- The paper introduces Scene Graph Memory (SGM) and Node Edge Predictor (NEP) to handle partial observability in dynamic object search tasks.
- The methodology employs transformer-based edge classification with GCN and HEAT operators for effective temporal link prediction.
- Results demonstrate that the NEP HEAT variant significantly outperforms baseline models in accuracy and adaptability.
Modeling Dynamic Environments with Scene Graph Memory
Introduction
The paper presents a novel approach to address the challenge of object search by embodied AI agents in large dynamic environments such as households. The authors conceptualize this problem as temporal link prediction on dynamic, partially observable graphs, introducing the Scene Graph Memory (SGM) and Node Edge Predictor (NEP) models to facilitate efficient decision-making under partial observability.
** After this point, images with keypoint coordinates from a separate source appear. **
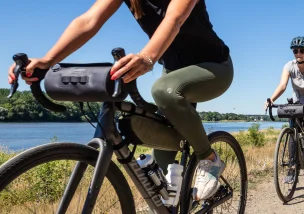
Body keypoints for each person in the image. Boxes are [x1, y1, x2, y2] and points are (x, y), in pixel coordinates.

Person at [7, 0, 232, 201]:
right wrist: (48, 60)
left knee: (163, 91)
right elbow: (88, 20)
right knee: (163, 171)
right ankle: (180, 201)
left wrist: (147, 57)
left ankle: (209, 158)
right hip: (173, 72)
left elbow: (176, 17)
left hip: (213, 67)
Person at [265, 36, 304, 184]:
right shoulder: (288, 66)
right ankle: (292, 167)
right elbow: (283, 85)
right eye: (295, 51)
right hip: (297, 100)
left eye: (301, 50)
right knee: (292, 132)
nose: (298, 53)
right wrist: (272, 99)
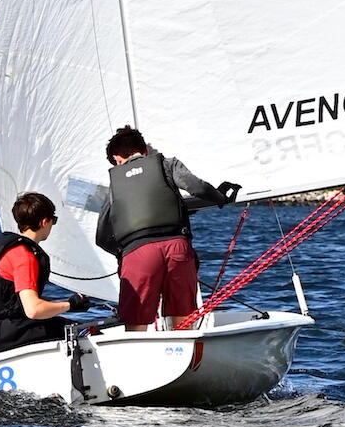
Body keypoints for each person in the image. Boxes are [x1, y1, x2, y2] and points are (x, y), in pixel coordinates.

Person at [93, 126, 240, 330]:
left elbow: (102, 235)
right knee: (181, 318)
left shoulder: (115, 184)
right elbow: (196, 187)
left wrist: (124, 253)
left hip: (138, 254)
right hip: (176, 248)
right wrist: (220, 197)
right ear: (144, 149)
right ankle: (181, 355)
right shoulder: (166, 164)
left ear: (117, 157)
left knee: (136, 323)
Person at [0, 193, 92, 353]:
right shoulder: (25, 256)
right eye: (53, 221)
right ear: (44, 222)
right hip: (10, 332)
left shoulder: (7, 247)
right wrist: (71, 304)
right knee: (84, 331)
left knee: (63, 324)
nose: (52, 226)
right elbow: (33, 310)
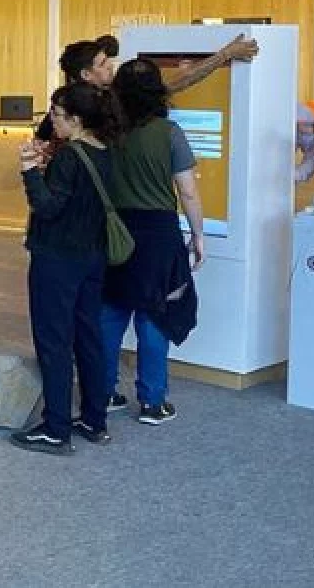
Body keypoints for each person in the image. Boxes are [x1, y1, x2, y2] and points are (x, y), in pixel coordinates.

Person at [12, 82, 120, 454]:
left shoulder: (70, 156)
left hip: (57, 257)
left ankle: (56, 427)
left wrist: (29, 170)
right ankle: (93, 419)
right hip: (93, 255)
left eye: (57, 115)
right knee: (88, 336)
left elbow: (48, 207)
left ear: (76, 119)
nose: (52, 121)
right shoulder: (105, 150)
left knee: (54, 340)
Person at [101, 58, 204, 426]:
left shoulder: (107, 133)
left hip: (114, 230)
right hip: (159, 233)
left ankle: (103, 392)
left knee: (110, 312)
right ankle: (152, 401)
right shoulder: (170, 132)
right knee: (155, 314)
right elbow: (187, 192)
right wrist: (198, 233)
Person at [35, 35, 119, 142]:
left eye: (107, 59)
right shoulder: (63, 110)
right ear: (86, 74)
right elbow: (39, 140)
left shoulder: (117, 94)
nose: (110, 65)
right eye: (102, 64)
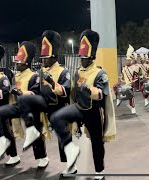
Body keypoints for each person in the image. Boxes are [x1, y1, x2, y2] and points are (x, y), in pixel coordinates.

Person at [50, 29, 116, 179]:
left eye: (85, 58)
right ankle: (71, 162)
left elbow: (100, 94)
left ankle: (99, 171)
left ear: (92, 57)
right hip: (79, 108)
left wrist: (88, 89)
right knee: (56, 119)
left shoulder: (100, 73)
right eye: (81, 57)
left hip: (93, 110)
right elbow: (72, 93)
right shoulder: (77, 72)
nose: (82, 60)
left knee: (96, 142)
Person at [0, 41, 49, 167]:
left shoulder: (34, 76)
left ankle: (42, 157)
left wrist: (21, 92)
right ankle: (13, 155)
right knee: (0, 117)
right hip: (17, 106)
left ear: (26, 63)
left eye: (18, 62)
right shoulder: (15, 76)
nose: (16, 64)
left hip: (31, 108)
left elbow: (35, 94)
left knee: (34, 131)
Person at [16, 30, 71, 168]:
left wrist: (52, 83)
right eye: (42, 57)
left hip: (59, 108)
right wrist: (24, 93)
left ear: (54, 57)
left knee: (62, 137)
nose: (43, 60)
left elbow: (66, 91)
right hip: (44, 107)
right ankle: (42, 157)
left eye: (46, 57)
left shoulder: (64, 72)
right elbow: (36, 90)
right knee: (34, 126)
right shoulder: (41, 72)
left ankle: (70, 165)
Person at [114, 45, 136, 114]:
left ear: (131, 61)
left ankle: (133, 108)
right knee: (115, 86)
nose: (127, 61)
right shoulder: (124, 67)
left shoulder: (134, 68)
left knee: (130, 96)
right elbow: (122, 75)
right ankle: (118, 98)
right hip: (124, 83)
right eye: (126, 60)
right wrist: (121, 78)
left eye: (128, 60)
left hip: (131, 84)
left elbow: (136, 77)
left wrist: (132, 82)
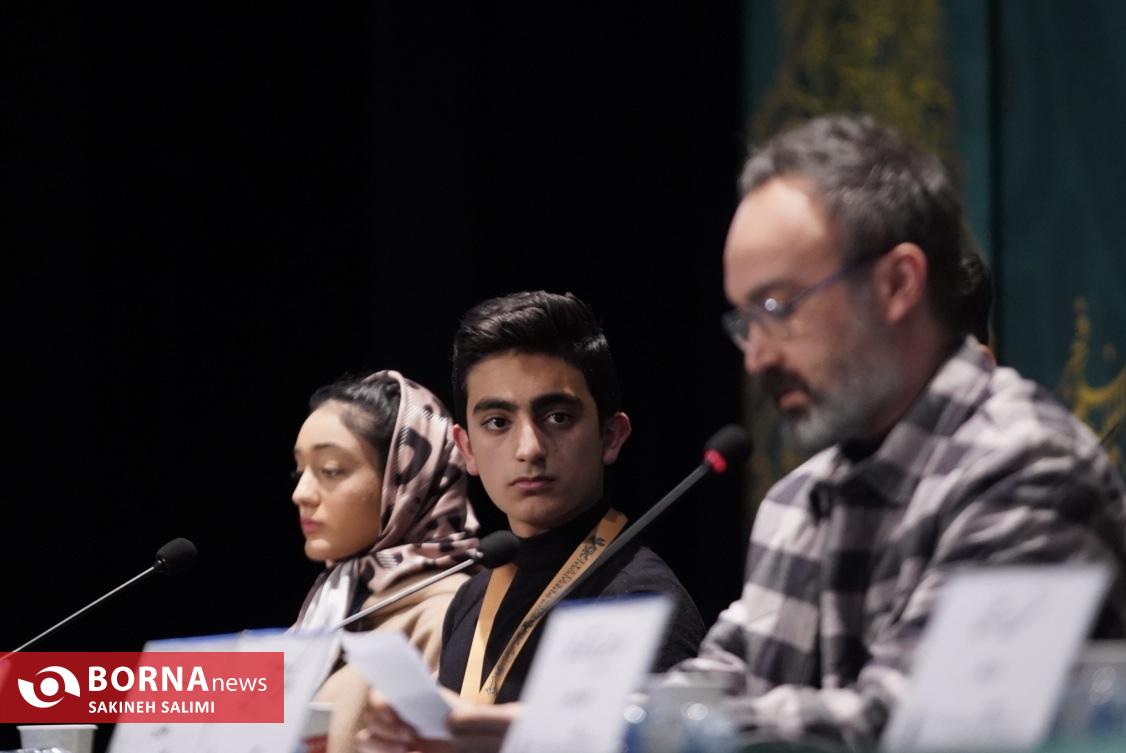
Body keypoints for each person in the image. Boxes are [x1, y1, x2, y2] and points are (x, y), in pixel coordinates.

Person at [672, 113, 1126, 748]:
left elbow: (909, 726)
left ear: (896, 284)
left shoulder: (1031, 467)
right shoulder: (795, 502)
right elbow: (714, 683)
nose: (757, 358)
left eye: (779, 308)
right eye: (747, 321)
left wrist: (658, 727)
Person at [358, 291, 705, 752]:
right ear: (466, 449)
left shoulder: (640, 600)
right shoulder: (470, 599)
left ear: (610, 436)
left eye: (557, 417)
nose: (529, 449)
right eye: (497, 422)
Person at [291, 370, 479, 753]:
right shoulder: (333, 602)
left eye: (330, 470)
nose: (301, 493)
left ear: (406, 482)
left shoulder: (447, 613)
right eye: (299, 470)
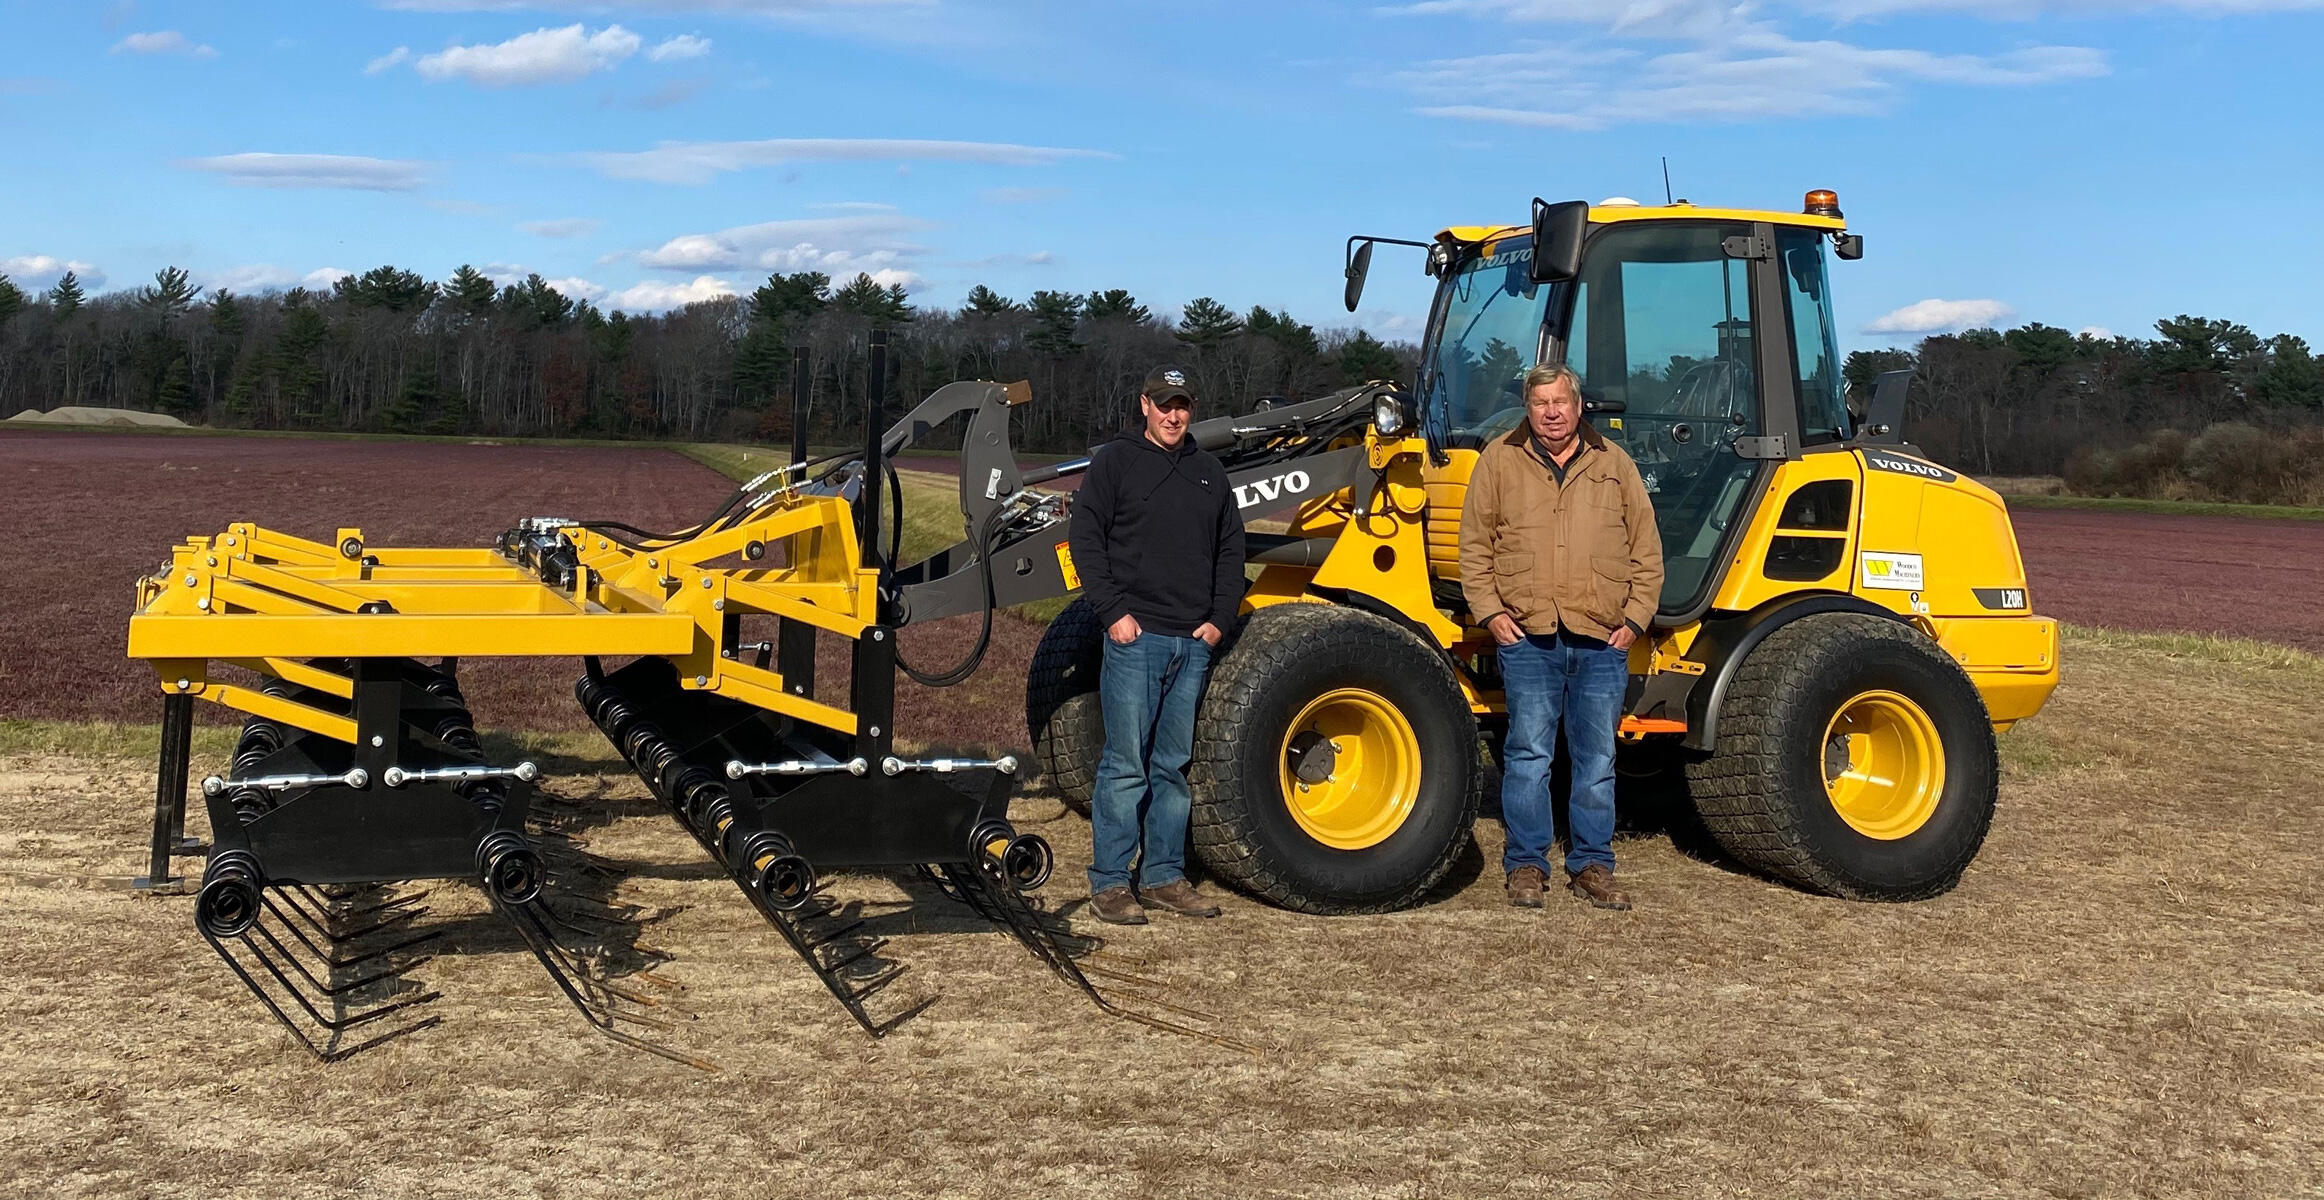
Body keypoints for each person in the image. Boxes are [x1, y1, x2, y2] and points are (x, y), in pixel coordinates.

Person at [1459, 363, 1664, 911]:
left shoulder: (1613, 462)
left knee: (1596, 758)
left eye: (1561, 401)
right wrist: (1491, 614)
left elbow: (1646, 549)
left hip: (1601, 637)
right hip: (1529, 637)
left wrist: (1635, 619)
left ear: (1578, 406)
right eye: (1540, 402)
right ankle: (1527, 866)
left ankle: (1593, 865)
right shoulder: (1499, 460)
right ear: (1527, 408)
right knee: (1528, 754)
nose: (1552, 412)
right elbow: (1475, 546)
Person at [1067, 365, 1245, 924]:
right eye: (1165, 404)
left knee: (1172, 765)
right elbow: (1085, 539)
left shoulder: (1210, 473)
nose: (1174, 415)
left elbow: (1232, 552)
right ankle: (1112, 883)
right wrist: (1114, 613)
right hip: (1135, 639)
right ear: (1144, 404)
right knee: (1125, 765)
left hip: (1190, 643)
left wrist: (1219, 619)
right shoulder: (1114, 463)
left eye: (1183, 405)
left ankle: (1164, 875)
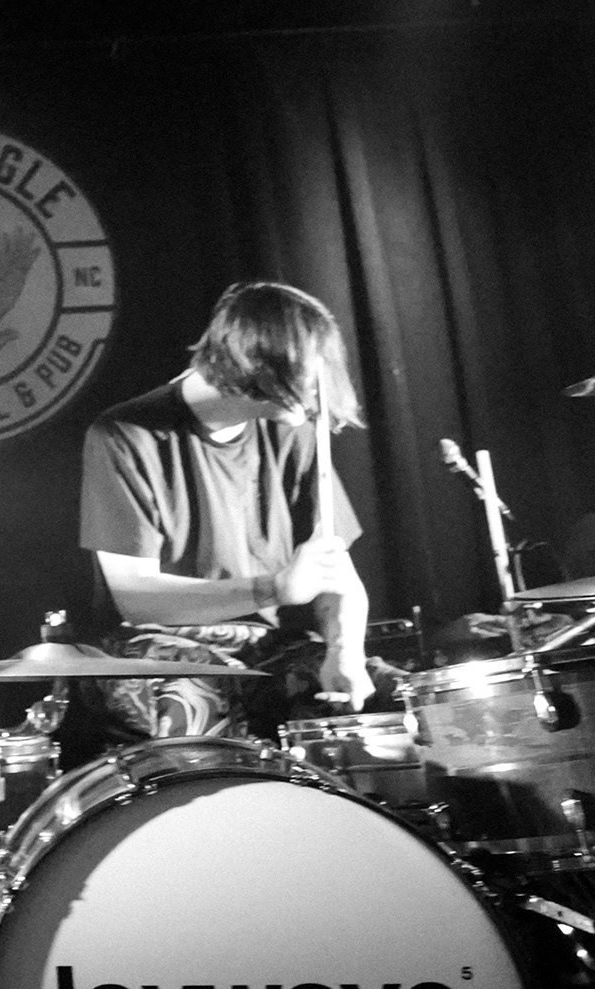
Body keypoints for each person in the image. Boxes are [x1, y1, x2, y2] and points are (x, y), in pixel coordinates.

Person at [78, 280, 377, 742]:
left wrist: (346, 651)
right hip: (158, 646)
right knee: (196, 704)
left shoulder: (294, 433)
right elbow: (134, 597)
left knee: (390, 704)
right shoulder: (125, 435)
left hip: (266, 647)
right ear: (258, 364)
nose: (320, 391)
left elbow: (338, 578)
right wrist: (272, 589)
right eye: (308, 372)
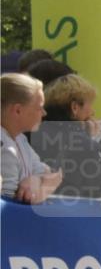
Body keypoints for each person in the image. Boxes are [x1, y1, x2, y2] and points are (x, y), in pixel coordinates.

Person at [33, 74, 101, 200]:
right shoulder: (84, 144)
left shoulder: (29, 134)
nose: (93, 112)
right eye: (90, 104)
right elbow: (100, 189)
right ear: (75, 107)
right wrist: (91, 141)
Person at [1, 73, 62, 203]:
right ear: (17, 110)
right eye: (39, 108)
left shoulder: (20, 139)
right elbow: (7, 208)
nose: (44, 113)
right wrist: (45, 184)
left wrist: (37, 180)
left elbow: (46, 171)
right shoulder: (5, 147)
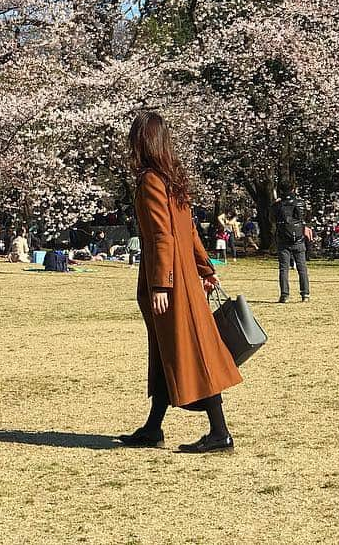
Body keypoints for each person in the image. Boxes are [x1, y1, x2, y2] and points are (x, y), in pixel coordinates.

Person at [117, 112, 241, 453]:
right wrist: (205, 268)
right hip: (183, 274)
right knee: (165, 347)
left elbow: (161, 235)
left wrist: (160, 284)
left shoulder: (151, 182)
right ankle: (153, 427)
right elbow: (188, 232)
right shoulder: (173, 179)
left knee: (189, 349)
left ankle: (219, 432)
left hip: (170, 280)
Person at [272, 182, 310, 303]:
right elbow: (305, 217)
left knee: (284, 268)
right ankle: (305, 294)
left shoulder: (277, 205)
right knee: (302, 268)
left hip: (283, 239)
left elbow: (271, 219)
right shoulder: (300, 203)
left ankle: (284, 295)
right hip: (298, 239)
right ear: (294, 189)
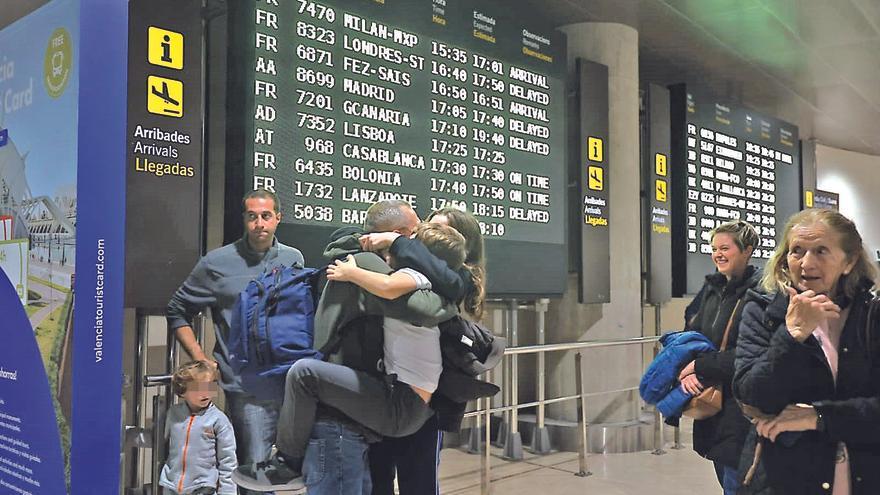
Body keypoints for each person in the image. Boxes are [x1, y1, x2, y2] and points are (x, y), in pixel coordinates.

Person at [232, 222, 467, 492]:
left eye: (410, 242)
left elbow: (390, 287)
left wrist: (352, 272)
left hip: (403, 406)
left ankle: (287, 463)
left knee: (304, 374)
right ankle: (287, 462)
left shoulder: (416, 280)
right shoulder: (425, 282)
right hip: (401, 401)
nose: (400, 244)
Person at [166, 189, 303, 495]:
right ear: (244, 219)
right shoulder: (217, 263)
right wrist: (202, 358)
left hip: (289, 380)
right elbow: (177, 310)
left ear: (278, 218)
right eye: (252, 216)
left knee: (284, 469)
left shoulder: (293, 259)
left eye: (266, 216)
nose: (259, 223)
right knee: (254, 469)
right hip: (246, 383)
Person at [734, 209, 880, 494]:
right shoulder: (763, 311)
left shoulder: (871, 316)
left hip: (863, 474)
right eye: (796, 250)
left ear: (848, 262)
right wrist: (792, 335)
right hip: (785, 478)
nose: (806, 263)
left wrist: (819, 417)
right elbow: (752, 396)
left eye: (821, 251)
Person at [359, 207, 486, 495]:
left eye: (436, 233)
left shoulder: (458, 278)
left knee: (418, 480)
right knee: (378, 477)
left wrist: (396, 243)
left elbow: (421, 303)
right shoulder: (411, 268)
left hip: (426, 401)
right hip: (387, 388)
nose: (421, 240)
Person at [679, 220, 762, 494]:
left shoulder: (761, 293)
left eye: (725, 248)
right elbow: (690, 334)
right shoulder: (712, 290)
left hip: (742, 412)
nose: (718, 254)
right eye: (714, 248)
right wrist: (689, 368)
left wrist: (700, 366)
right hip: (714, 410)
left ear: (747, 250)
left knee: (736, 483)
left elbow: (754, 352)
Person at [159, 360, 237, 495]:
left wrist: (228, 491)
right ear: (183, 391)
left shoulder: (218, 420)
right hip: (172, 484)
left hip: (203, 486)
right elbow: (159, 440)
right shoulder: (174, 414)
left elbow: (228, 459)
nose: (205, 393)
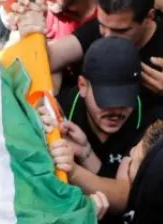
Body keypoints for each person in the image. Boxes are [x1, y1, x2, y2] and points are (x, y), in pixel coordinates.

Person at [55, 37, 154, 179]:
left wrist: (82, 159)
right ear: (83, 86)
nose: (115, 111)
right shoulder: (62, 111)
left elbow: (127, 195)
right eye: (105, 100)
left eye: (124, 100)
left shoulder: (151, 120)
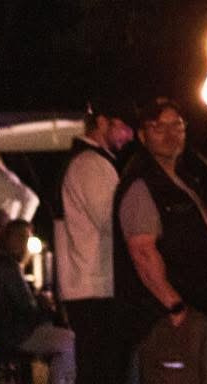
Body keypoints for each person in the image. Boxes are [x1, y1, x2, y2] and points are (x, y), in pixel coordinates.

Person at [113, 97, 207, 384]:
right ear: (142, 135)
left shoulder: (184, 181)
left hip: (200, 314)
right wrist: (175, 306)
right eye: (158, 127)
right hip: (171, 319)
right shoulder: (143, 184)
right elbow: (142, 251)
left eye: (176, 126)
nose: (170, 135)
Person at [53, 97, 136, 384]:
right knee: (103, 371)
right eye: (124, 127)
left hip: (87, 287)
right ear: (102, 122)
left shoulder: (85, 162)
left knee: (97, 370)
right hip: (96, 288)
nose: (130, 136)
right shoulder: (91, 164)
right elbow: (115, 222)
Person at [0, 218, 76, 384]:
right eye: (20, 237)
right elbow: (27, 309)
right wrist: (46, 307)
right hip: (16, 335)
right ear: (8, 239)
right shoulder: (9, 268)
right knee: (69, 341)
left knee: (56, 336)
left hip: (2, 332)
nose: (23, 243)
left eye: (26, 238)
The paper evaluates the proposed methods using the Dynamic House Simulator, showing improved adaptability and predictive accuracy over existing methods.
Figure 1: Our problem setup and proposed method: an agent searches for objects in a dynamic household environment, using a Scene Graph Memory aggregated from partial observations (SGM) and a Node Edge Predictor model (NEP) to predict object locations.
Temporal link prediction traditionally involves estimating future edges in a dynamic graph based on complete past observations. This research introduces temporal link prediction under partial observability, a novel variant where the observed data is incomplete and evolving. The task involves predicting relationships between object nodes in dynamically changing scene graphs, a situation that is prevalent in embodied AI applications like object search and navigation.
Methodology
Scene Graph Memory (SGM)
SGM serves as a dynamic data structure, aggregating an agent's observations over time into a cohesive scene graph. This graph encompasses nodes representing objects, rooms, and their relationships (edges), accounting for both observed and hypothetical connections. The SGM is crucial for capturing both the temporal dynamics and semantic context needed for accurate link prediction.
Node Edge Predictor (NEP)
NEP is a neural architecture designed for inference on dynamic, partially observable scene graphs. It consists of modules for node and edge embeddings, a feature fusion process, and a transformer-based edge classification mechanism. The NEP architecture leverages GCN and HEAT operators to enhance the model's capability in predicting the likelihood of unobserved connections effectively.
Figure 2: Node Edge Predictor (NEP) model architecture illustrating GCN and HEAT variants.
Experimental Setup
The study employs the Dynamic House Simulator to benchmark the methods' performance across various tasks, simulating diverse household environments with dynamic object locations. Key tasks evaluated include Predict Object Location, Predict Relative Location Likelihood, and Find Object, each designed to assess the model's ability to adapt and predict in evolving environments.
Figure 3: The household object placement probability priors highlighting room-object-furniture relationships with varying likelihoods.
Results
The NEP, particularly the HEAT variant, significantly outperforms baseline models, including Random, Prior-based, and Bayesian methods. The introduction of SGM facilitates enhanced adaptability and learning over time, demonstrating superior prediction accuracy and reduced decision latency. The model's ability to leverage semantic and temporal features results in improved performance across all tasks.
Figure 4: The average accuracy and variance for the Predict Object Location task, demonstrating the NEP's learning efficiency over time.
Conclusion
This study successfully addresses a complex AI task by formulating an effective problem representation combining SGM and NEP models. The proposed solution shows potential for real-world applications in AI-driven object search by delivering superior adaptability and predictive mechanics. Future work could explore integration with reinforcement learning frameworks and application in more complex, realistic environments, enhancing the versatility and robustness of AI agents in dynamic settings.